Although only three of this year’s Student Stories writers are second-year students, a total of four will graduate on Sunday.  Prianka has completed the requirements for the one-year LLM program and will join Adi, Mariya, and Pulkit at Commencement.  Here is Prianka’s Annotated Curriculum for her year at Fletcher.

Pre-Fletcher Experience
Senior Associate, Lakshmikumaran & Sridharan Attorneys, New Delhi, India
Consultant, Ernst & Young LLP, New Delhi, India

Capstone Topic
Enforceability of Transparency Requriements Relating to Trade Remedy Measures

Curriculum Overview

LLM students are required to complete five credits within the International Law and Organization (ILO) division, one from Diplomacy, History and Politics (DHP), and one from Economics and International Business (EIB).  The course requirements are definitely a lot more straightforward than they are for the MALD or MIB program, but it is a rigorous nine months completing eight classes and a capstone.

Semester One

Public International Law
Actors in Global Governance
Legal and Institutional Aspects of International Trade
Process of International Negotiation
Microeconomics (audit)

A challenge in selecting your courses as an LLM student is being fairly certain in the first semester of the courses that you will take in the next semester, too.  Particularly for EIB and ILO, a number of the courses require an introductory course as a prerequisite, meaning that you either take the introductory course in the fall semester with the aim of taking the higher-level course in the spring semester, or you won’t be able to take the higher-level course at all.  With that in mind, I audited an introductory course in economics to be able to take a higher-level course in the spring semester.  Auditing the class also helped me understand whether I would be able to handle the higher-level course.

International law and international trade were two areas of law that I was keen on studying coming into Fletcher.  The course on global governance was a good mix of international relations and law, which was important for me as I had not taken an international relations course during my undergraduate degree.  Looking back, the first semester was definitely a good initiation to being back in school.  I was also involved with The Fletcher Forum of World Affairs as their Legal Staff Editor.

Semester Two

International Treaty Behavior: A Perspective on Globalization
International Investment Law
International Trade and Investment
International Intellectual Property (January term at Harvard Law School)

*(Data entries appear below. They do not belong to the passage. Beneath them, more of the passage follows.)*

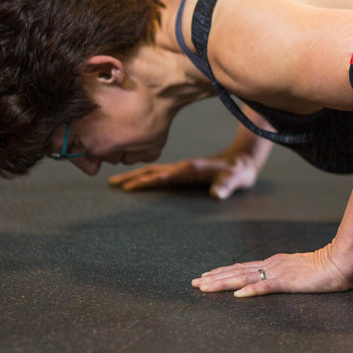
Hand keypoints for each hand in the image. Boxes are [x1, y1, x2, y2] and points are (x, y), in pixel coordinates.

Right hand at [107, 149, 261, 199]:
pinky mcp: (182, 170)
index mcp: (190, 169)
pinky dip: (143, 175)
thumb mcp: (236, 180)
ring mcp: (181, 168)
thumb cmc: (239, 172)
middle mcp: (182, 167)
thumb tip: (217, 194)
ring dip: (134, 176)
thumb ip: (226, 186)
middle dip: (131, 177)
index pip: (164, 176)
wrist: (242, 158)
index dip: (147, 181)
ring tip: (114, 182)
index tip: (128, 188)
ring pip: (152, 171)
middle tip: (110, 184)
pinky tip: (135, 180)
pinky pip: (158, 172)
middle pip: (152, 172)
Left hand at [192, 245, 352, 297]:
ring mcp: (279, 273)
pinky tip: (239, 294)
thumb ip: (280, 276)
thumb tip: (265, 281)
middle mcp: (271, 266)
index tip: (205, 276)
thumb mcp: (295, 271)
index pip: (241, 268)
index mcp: (273, 264)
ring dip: (224, 283)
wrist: (339, 262)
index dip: (222, 272)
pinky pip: (267, 287)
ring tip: (207, 287)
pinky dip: (252, 290)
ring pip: (245, 277)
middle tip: (195, 283)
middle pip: (237, 272)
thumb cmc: (321, 269)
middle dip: (214, 278)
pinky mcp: (288, 282)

The second semester was definitely a lot more challenging than my first.  Added to the academic rigor, the fact that the temperature dipped to -18 degrees Celsius (converting it to Fahrenheit makes it seem warmer in my head) made it hard to get out of bed on most mornings!

My second semester started a bit early as I took a January term course on intellectual property at the Harvard Law School.  Two main reasons for taking the course were, first, to reduce my course load during the rest of semester, as the January term starts and ends before the spring semester begins.  Second, the professor who taught the course at Harvard was a well-renowned expert in the field.

International Trade and Investment was my first economics class in over six years, but I’m happy to report that I have officially gotten over my phobia of economics!  Just as my law classes at Fletcher have brought in aspects from other fields, International Trade and Investment was a course on economics against the backdrop of law and policy.

An interesting aspect of the other two law courses that I took in the second semester, was that simulations were part of the curriculum.  In the course on International Investment Law, the class was divided into teams to negotiate an investment treaty.  Similarly, in the course on International Treaty Behavior, we had a simulation in which students were given roles as various countries and organizations with the aim of negotiating a treaty.  This definitely brought an interesting perspective to both classes.

In addition to continuing my role as an editor at The Fletcher Forum of World Affairs, I was the team leader for a project with the Harvard Law and International Development Society.  With completing the capstone and coming to terms with the fact that I would soon be done with grad school, it was definitely a jam-packed semester.